Our version actually came out looking like this-- always a reassuring sign!


  • 1 leek, trimmed
  • 3/4 cup plus 2 tablespoons extra-virgin olive oil, more for frying leeks and for serving
  • Kosher salt and black pepper
  • 2 1/2 tablespoons lemon juice (in my opinion, this needs more lemon juice, but I'm a tart-lovin' gal. Increase quantities as you see fit...
  • 2 1/2 tablespoons pomegranate molasses, more for serving
  • 2 pounds carrots, peeled and sliced into 1/4-inch-thick coins
  • 2 cups quinoa (13 ounces)
  • 1/3 cup dried currants
  • 6 ounces fresh arugula


Cut leek in half lengthwise and rinse away any grit. Slice thinly. In a small skillet over medium heat, warm 1/4 inch olive oil. Add a handful of leeks and fry until golden brown, 15 to 30 seconds. Remove with a slotted spoon and transfer to a paper-towel-lined plate. Sprinkle lightly with salt. Repeat with remaining leeks.
In a small bowl, whisk together lemon juice, molasses, 1 teaspoon salt and a large pinch of pepper. Whisk in 3/4 cup oil.
Heat oven to 425 degrees. Toss carrots with 2 tablespoons oil, 1 teaspoon salt and some pepper. Spread on one or two large baking sheets so they fit in one layer.
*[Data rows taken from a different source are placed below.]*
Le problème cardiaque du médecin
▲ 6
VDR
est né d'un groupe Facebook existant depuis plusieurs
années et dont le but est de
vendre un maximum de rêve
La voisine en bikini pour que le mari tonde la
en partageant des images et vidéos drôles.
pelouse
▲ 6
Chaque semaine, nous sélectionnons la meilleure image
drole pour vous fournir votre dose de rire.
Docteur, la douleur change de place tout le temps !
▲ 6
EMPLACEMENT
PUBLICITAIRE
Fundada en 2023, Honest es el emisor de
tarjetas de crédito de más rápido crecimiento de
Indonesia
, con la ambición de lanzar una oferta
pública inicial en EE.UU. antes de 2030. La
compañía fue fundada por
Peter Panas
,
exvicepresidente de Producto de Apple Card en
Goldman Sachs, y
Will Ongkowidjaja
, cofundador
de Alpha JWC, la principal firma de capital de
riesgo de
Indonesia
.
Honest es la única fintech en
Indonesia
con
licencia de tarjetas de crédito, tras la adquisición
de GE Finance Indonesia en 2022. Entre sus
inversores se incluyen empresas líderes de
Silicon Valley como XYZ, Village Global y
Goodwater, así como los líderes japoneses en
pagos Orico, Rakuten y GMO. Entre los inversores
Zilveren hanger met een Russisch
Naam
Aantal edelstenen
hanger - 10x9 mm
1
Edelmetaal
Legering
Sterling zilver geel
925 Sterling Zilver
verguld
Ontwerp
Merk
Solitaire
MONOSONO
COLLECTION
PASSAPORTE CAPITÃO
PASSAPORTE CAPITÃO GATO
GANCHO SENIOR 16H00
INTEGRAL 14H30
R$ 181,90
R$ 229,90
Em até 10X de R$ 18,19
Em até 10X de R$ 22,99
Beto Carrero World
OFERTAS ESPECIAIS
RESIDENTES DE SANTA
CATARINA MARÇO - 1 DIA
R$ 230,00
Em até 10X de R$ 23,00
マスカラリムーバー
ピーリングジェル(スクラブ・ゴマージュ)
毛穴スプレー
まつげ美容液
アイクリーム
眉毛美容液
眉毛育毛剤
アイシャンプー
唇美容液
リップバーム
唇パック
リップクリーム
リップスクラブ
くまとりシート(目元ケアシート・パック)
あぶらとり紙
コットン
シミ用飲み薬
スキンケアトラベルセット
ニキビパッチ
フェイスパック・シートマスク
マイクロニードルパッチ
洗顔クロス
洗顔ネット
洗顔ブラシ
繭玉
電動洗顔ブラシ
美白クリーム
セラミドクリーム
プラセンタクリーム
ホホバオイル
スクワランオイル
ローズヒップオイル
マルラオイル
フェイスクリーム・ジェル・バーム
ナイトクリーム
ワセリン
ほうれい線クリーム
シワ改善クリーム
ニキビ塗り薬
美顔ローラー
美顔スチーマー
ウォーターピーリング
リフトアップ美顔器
Roast carrots, tossing occasionally, until tender and golden brown, 30 to 35 minutes.
While carrots roast, bring a large pot of salted water to a boil. Add quinoa and cook until tender, 10 to 12 minutes. Drain.
In a large bowl, toss warm quinoa with currants. Add carrots and half the dressing and toss well. Taste and add dressing or salt (or both) if needed.
In a separate bowl, toss arugula with enough dressing to lightly coat. (Leftover dressing will last for five days stored in the refrigerator.) Spread arugula on a serving platter. Top with quinoa and the frizzled leeks. Drizzle with more pomegranate molasses and a little olive oil before serving.